Exercise → Your answer should be every line from the records that contains "Right".

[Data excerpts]
-------------------------
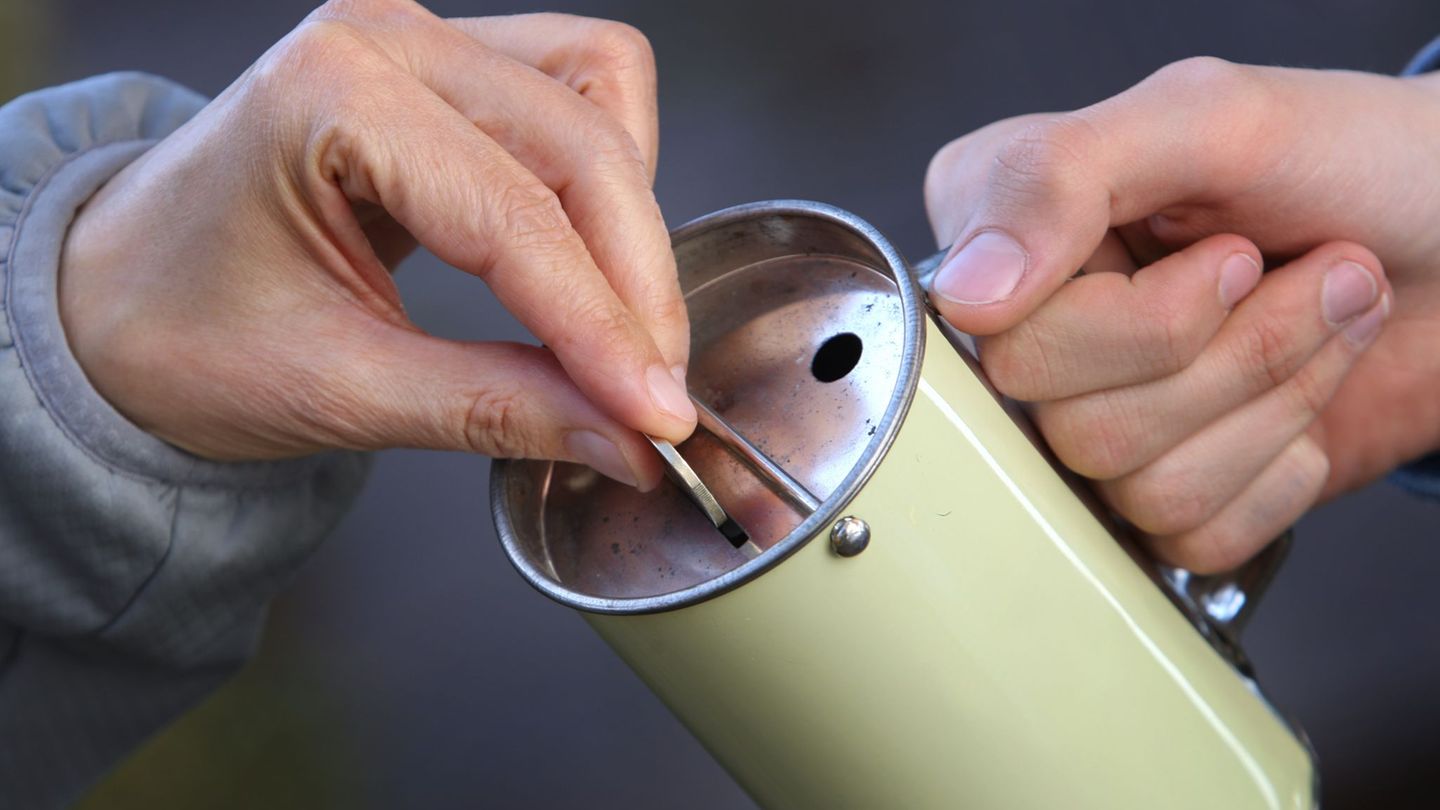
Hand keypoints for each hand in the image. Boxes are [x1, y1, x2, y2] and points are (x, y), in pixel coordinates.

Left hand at [59, 1, 691, 489]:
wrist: (115, 299)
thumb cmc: (182, 331)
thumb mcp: (336, 390)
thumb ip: (494, 409)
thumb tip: (624, 436)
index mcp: (330, 95)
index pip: (516, 218)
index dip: (603, 327)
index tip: (656, 413)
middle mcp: (386, 42)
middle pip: (582, 145)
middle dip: (634, 280)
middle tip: (651, 393)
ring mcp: (423, 43)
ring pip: (602, 95)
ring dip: (633, 216)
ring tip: (624, 328)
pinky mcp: (452, 69)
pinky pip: (581, 87)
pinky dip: (612, 174)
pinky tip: (592, 257)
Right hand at [924, 57, 1439, 570]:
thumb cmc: (1356, 161)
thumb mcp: (1209, 120)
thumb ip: (1060, 177)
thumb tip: (962, 294)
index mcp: (1012, 235)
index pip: (1005, 341)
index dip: (1139, 320)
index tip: (1225, 250)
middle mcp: (1041, 332)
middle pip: (1070, 424)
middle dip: (1229, 354)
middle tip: (1282, 273)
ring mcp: (1101, 416)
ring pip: (1134, 485)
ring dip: (1269, 398)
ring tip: (1318, 315)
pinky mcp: (1168, 490)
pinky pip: (1189, 535)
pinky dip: (1278, 471)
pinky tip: (1305, 401)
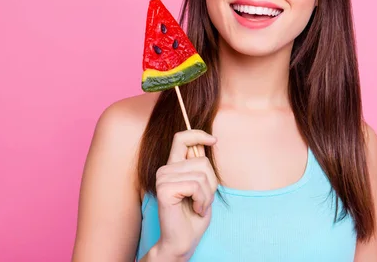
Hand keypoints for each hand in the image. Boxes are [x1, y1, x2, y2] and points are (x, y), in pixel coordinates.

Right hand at [153, 130, 217, 260]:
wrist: (182, 242)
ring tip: (199, 206)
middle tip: (204, 200)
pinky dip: (202, 200)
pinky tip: (196, 209)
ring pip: (201, 174)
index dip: (198, 134)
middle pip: (202, 160)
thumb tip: (205, 143)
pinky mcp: (164, 189)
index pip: (181, 138)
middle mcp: (165, 169)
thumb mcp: (202, 187)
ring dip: (208, 195)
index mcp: (173, 166)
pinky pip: (195, 185)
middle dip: (212, 182)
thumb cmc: (193, 215)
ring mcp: (163, 178)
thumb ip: (200, 166)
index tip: (214, 140)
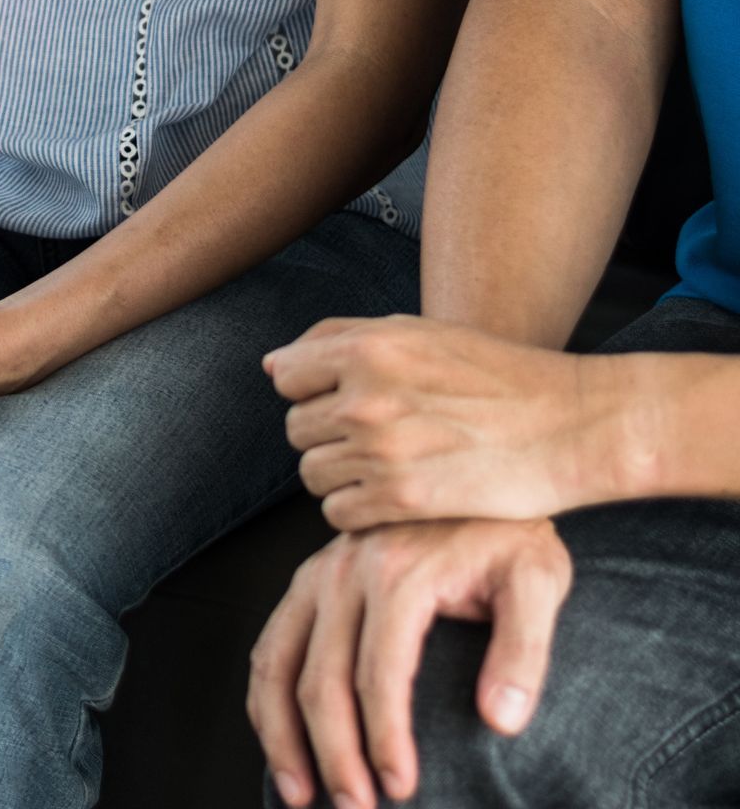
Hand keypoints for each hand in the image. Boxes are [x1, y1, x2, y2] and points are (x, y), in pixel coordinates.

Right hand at [248, 519, 571, 807]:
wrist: (478, 462)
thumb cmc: (510, 527)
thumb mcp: (539, 579)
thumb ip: (524, 651)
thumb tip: (500, 722)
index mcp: (399, 574)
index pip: (379, 675)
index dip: (384, 739)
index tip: (401, 788)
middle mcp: (345, 571)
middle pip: (319, 678)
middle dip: (333, 754)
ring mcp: (318, 572)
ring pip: (275, 663)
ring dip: (281, 734)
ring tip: (298, 792)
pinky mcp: (309, 577)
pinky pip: (269, 643)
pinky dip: (265, 697)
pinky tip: (279, 737)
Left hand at [267, 316, 626, 529]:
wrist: (573, 424)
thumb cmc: (494, 374)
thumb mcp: (419, 333)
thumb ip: (338, 339)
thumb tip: (273, 366)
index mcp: (366, 350)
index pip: (285, 375)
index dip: (312, 388)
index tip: (348, 397)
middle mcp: (365, 399)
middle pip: (296, 428)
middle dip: (328, 433)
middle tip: (378, 436)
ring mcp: (380, 452)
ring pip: (312, 473)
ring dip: (341, 474)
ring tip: (388, 465)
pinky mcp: (400, 501)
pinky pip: (337, 513)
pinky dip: (358, 510)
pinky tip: (394, 495)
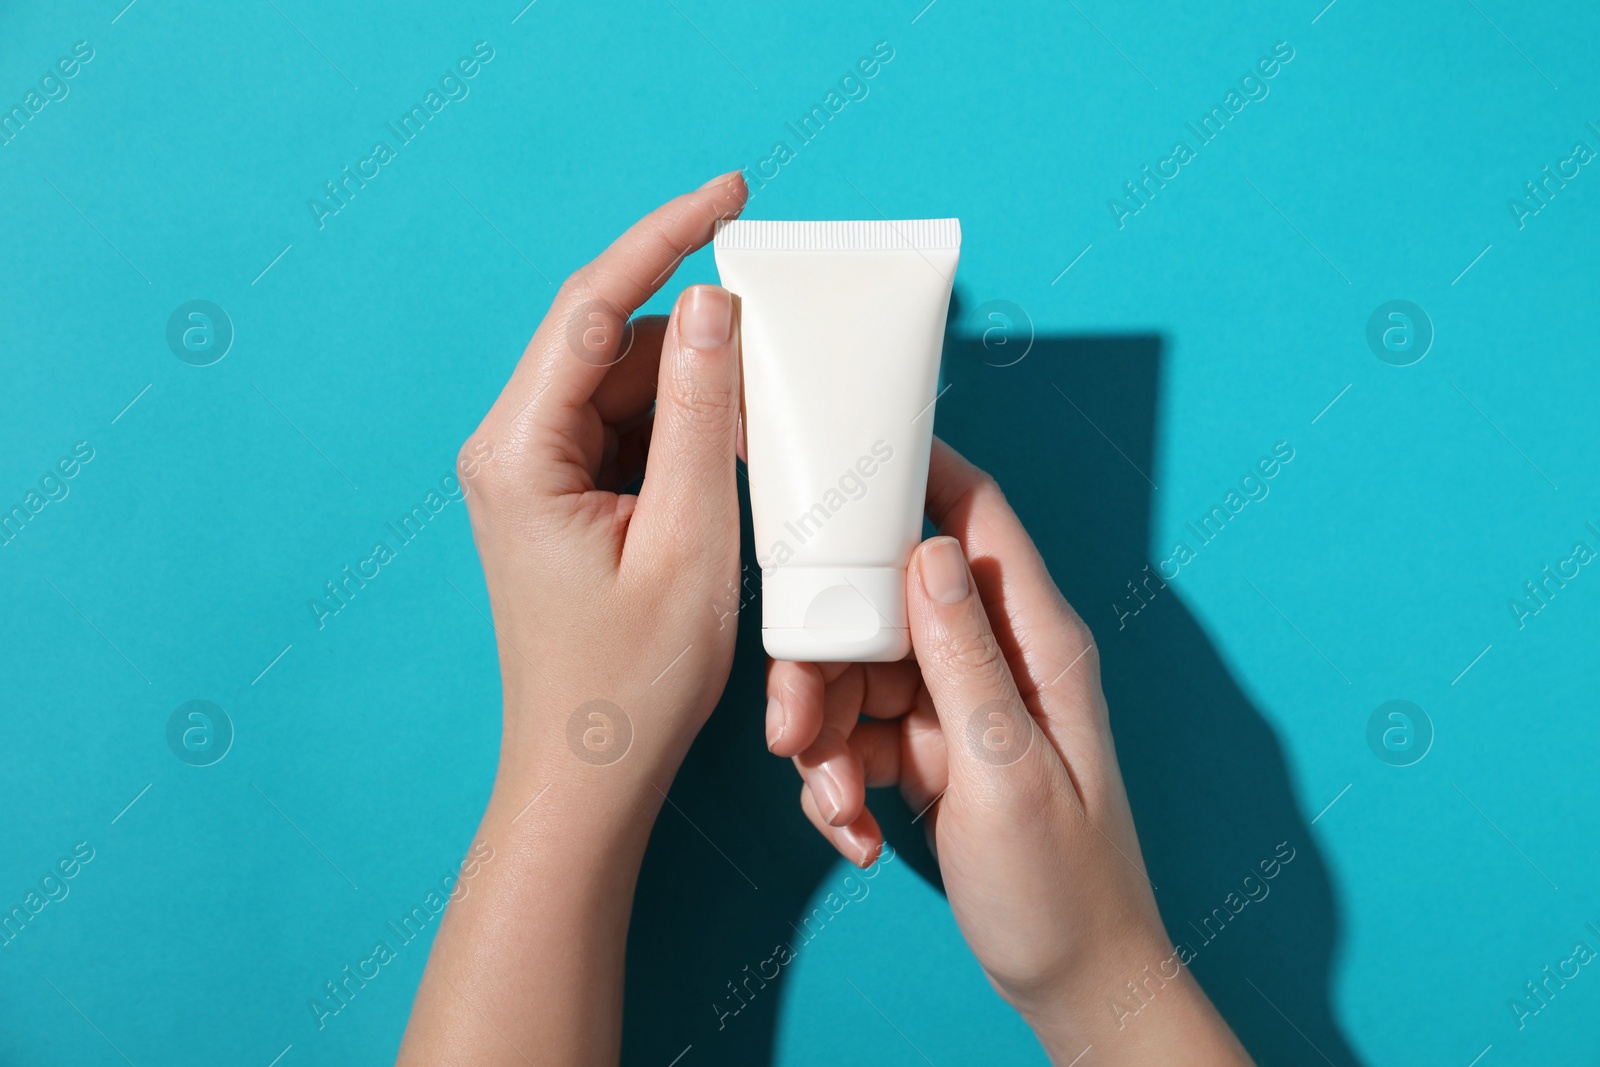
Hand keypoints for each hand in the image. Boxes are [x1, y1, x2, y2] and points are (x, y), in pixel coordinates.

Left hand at [401, 172, 749, 1066]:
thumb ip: (698, 415)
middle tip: (785, 352)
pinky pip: (631, 430)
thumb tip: (714, 305)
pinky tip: (734, 460)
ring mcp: (534, 471)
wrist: (591, 774)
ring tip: (762, 438)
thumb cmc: (633, 681)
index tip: (734, 193)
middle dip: (699, 340)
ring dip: (699, 394)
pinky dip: (686, 432)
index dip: (664, 237)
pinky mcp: (563, 495)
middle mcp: (511, 448)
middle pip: (611, 342)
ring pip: (627, 385)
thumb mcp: (689, 541)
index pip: (590, 307)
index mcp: (518, 452)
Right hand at [766, 438, 1250, 1063]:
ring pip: (857, 673)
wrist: (1073, 982)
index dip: (912, 473)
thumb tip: (925, 548)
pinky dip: (839, 780)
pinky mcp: (931, 751)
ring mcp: (960, 706)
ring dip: (824, 739)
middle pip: (884, 605)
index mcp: (1036, 641)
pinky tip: (855, 832)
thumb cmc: (1062, 887)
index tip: (836, 461)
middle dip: (824, 663)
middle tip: (793, 730)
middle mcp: (996, 658)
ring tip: (835, 805)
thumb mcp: (1005, 769)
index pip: (975, 516)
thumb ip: (964, 656)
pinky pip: (859, 734)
-------------------------
Result for this task →
Right hand at [924, 57, 1439, 570]:
Right hand at [153, 130, 217, 260]:
Right hand at [248, 519, 571, 807]:
Right hand at [766, 438, 1250, 1063]:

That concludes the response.